=== Begin Enclosure ===
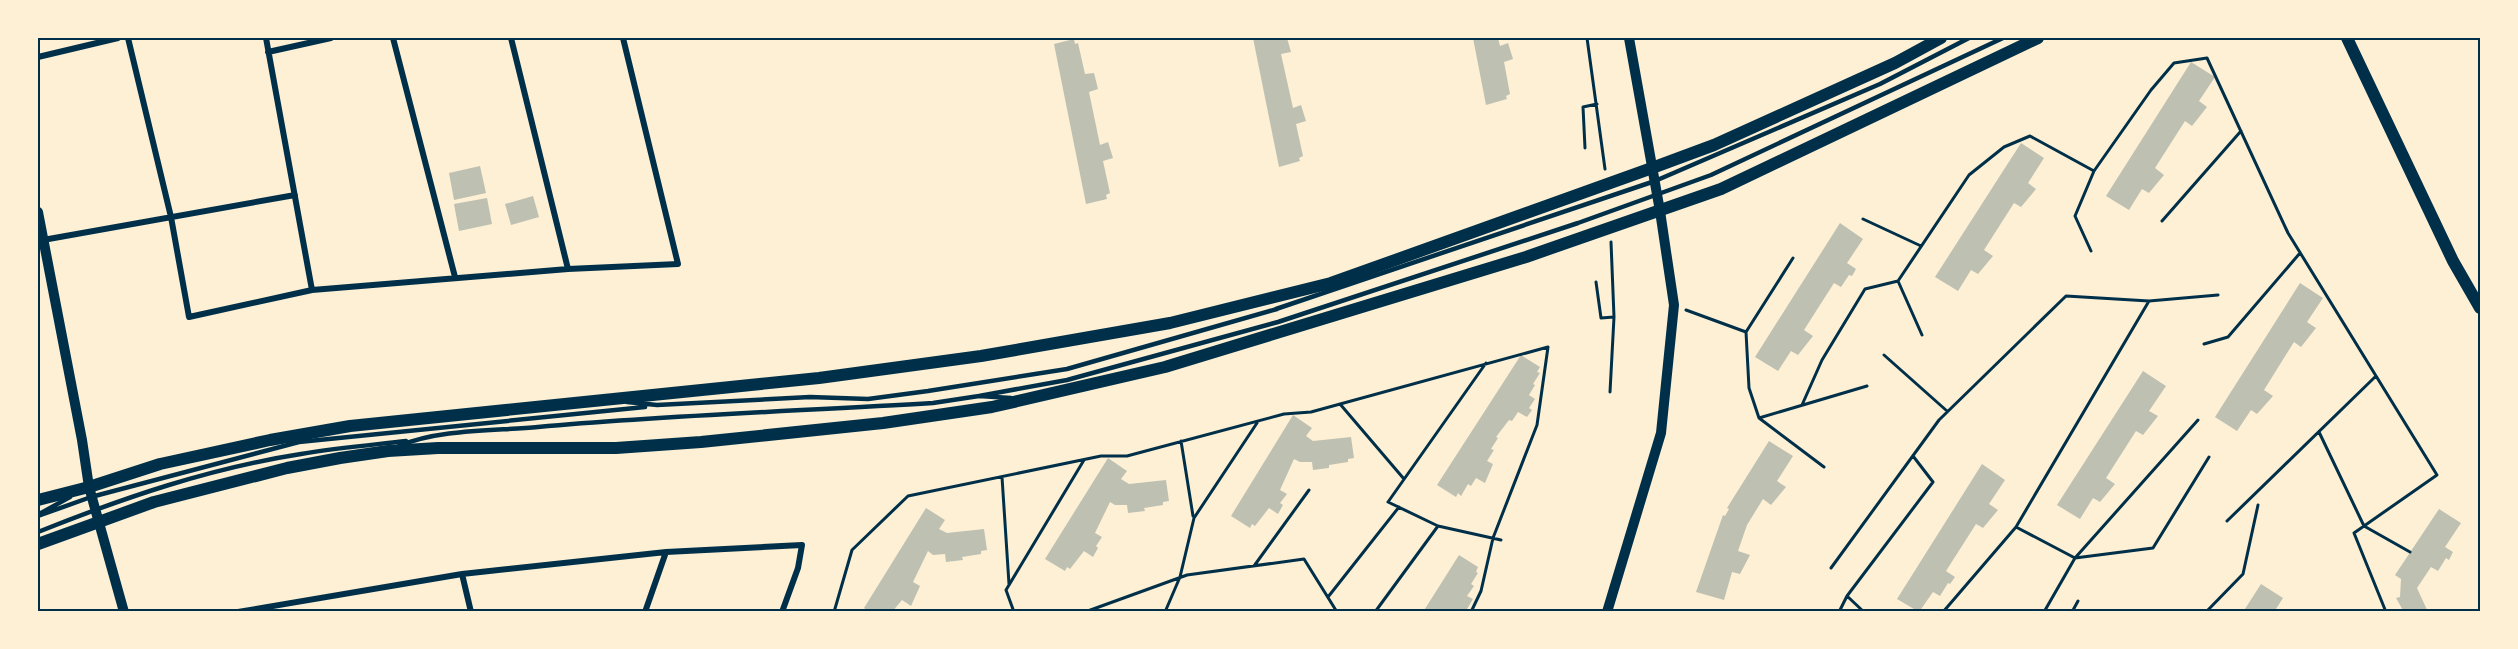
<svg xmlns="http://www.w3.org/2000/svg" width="2518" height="649" font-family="Arial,sans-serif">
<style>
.building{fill:#bec0b2}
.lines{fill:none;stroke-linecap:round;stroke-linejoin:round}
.path{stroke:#003049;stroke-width:3}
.service{stroke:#003049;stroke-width:4.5}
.minor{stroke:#003049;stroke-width:6}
.tertiary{stroke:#003049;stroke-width:10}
.secondary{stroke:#003049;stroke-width:12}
.neatline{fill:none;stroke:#003049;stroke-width:2}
</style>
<rect width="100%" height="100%" fill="#fdf0d5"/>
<path class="building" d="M1253,38H1287L1291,52L1281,54L1293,108L1301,105L1306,121L1296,124L1303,156L1299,158L1300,161L1279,167Z
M1473,38H1498L1500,46L1508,43L1513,59L1504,62L1510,94L1506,96L1507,99L1486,105Z
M1074,39L1075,44L1078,43L1085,74L1094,73L1098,89L1089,92L1100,145L1108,142L1113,158L1103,161L1110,193L1106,195L1107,199L1086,204L1054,44Z
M2191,62L2215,77L2199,101L2207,107L2192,126L2185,121L2155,168L2164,175L2149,193L2142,189L2129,210L2106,196Z
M2021,143L2044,158L2028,183L2036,189L2021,207L2014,203L1984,250L1993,256L1978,274L1971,270L1958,291L1935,277Z
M480,166L486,193L454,200L449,173Z
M533,196L539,217L511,225L505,204Z
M487,198L492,224L459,231L454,204Z
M1840,223L1863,239L1847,263L1856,269L1852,276L1849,275L1841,287L1834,283L1804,330L1813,336L1798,355L1791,351L1778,371L1755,357Z
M2300,283L2323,298L2307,322L2316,328L2301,347L2294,342L2264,390L2273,396L2257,414L2251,410L2237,431L2215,417Z
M1521,355L1540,367L1537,372L1540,373L1533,384L1535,385L1529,395L1535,399L1529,408L1532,410L1527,417L1518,412L1512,421L1509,420L1496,437L1498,438L1491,449L1494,450L1487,461L1493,464L1485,483L1476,478L1471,486L1468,484L1461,496L1458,493L1456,497L1437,485Z
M2143,371L2166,386L2149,411L2158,416L2143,435L2136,431L2106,478L2115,484L2100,502L2093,498L2080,519L2057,505Z
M1293,415L1312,428L1306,436L1313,441L1351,437L1354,458L1348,459V462L1329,465V468L1313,470L1312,462H1300L1294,459L1280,490L1287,494L1280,503L1283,505L1278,514L1269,508L1255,526L1252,524L1250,528L1231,516Z
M1769,441L1793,456L1777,481L1786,487L1771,505L1763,499L1747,525L1738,551L1750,555L1740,574L1732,572L1724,600L1696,592L1723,515L1725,516L1729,509L1727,508Z
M1108,458L1127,471L1121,479L1129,484L1166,480L1169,501L1163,502V505L1144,508L1145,511L1128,513L1127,505H1115L1110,502L1095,533L1102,537L1096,546L1098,548L1093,557L1084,551L1070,569L1067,567L1065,571L1045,559Z
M1982,464L2005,480L1989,504L1998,510L1983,528L1976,524L1946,571L1955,577L1950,584L1948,583L1940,596L1933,592L1919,612L1897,599Z
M926,508L945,520L939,529L947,533L984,529L987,550L981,551V554L962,557L963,560L946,562L945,554L933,555L928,551L913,582L920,586L911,606L902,600L892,612H869L864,608Z
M2439,509L2461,523L2445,547L2453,552L2449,560L2446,558L2438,571L2431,567L2417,588L2428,612H2404L2396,598L2400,597L2401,579L2395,575Z
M1459,555L1478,567L1476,572L1478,573L1471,584L1474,586L1467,596L1473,599L1467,609L1471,612H1423Z
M2261,584L2283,598L2274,612H2243Z"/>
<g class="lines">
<path class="path" d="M1587,38L1605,169
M1585,148L1583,107L1597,104
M1863,219L1921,246
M2162,221L2241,131
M2091,251L2075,216L2094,171
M1596,282L1601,318L1614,317
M2149,301L2016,527L2075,558L2153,548L2209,457
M1686,310L1746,332
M1922,335L1898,281L1969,175L2004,147L2030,136L2094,171L2151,90L2174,63L2207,58L2288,233L2437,475L2354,533L2386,612
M2204,344L2228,337L2300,253
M1884,355L1947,411
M1610,392L1614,317L1611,242
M1340,404L1404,479
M1802,405L1822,360L1865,289L1898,281
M1759,418L1749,388L1746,332L1793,258
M2319,432L2364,526L2410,552
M1181,441L1193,516
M1824,467L1759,418L1867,386
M1002,477L1009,584
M2227,521L2376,376
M1438,526L1388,502L1486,363
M1254,566L1309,490
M1831,568L1939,420L2066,296L2149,301L2218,295
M1847,596L1933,482L1913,456
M1328,597L1399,507
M834,612L852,550L908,496L1101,456H1127L1284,414L1311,412L1548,347L1537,425L1493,538L1481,591L1471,612
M1014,612L1006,590L1084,460
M1085,612L1187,575L1304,559L1337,612
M1165,612L1180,577L1194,518L1257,423
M1375,612L1438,526L1501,540
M1839,612L1847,596L1864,612
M1943,612L2016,527
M2044,612L2075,558L2198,420
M2072,612L2078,601
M2206,612L2243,574L2258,505"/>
<path class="service" d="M1276,309L1655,181L1880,84L1969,38
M979,396L1067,380L1278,322L1578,223L1711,175L2003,38
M627,402L657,405L810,397L868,399L928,391L1067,369L1277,309
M399,446C439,429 494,431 538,427C669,415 801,411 933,403L979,396L1011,398
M41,513L70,497
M38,516L91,497L299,442L645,407
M38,532C123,498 210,468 301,454C336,448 371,445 406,441"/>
<path class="minor" d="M128,38L171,217L189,317L312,290L568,269L678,264L623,38
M266,38L312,290
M393,38L455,277
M511,38L568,269
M268,52L331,38
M38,57L118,38
M43,240L295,195
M462,574L471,612
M238,612L462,574L666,552L802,545L798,568L782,612
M645,612L666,552"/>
<path class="tertiary" d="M38,212L82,440L89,487L124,612
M1607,612L1661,433L1674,305L1660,211L1629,38"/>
<path class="secondary" d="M2347,38L2453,261L2480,308
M38,500L89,487L160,464L270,440L350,426L819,378L981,356L1170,323L1331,283L1652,168L1714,145L1895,63L1941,38
M38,544L154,502L287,468L340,458L388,451L438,448H616L701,442L883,423L992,407L1165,367L1526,257L1721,189L2038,38"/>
</g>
<rect width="2518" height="649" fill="none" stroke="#fdf0d5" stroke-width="78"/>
<rect x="39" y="39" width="2440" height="571" class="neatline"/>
</svg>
=== End Enclosure ===
> _Your objective_:
Scan the material and collect every line that contains "lines".

> _Result_:
.lines{fill:none;stroke-linecap:round;stroke-linejoin:round}
<g class="lines">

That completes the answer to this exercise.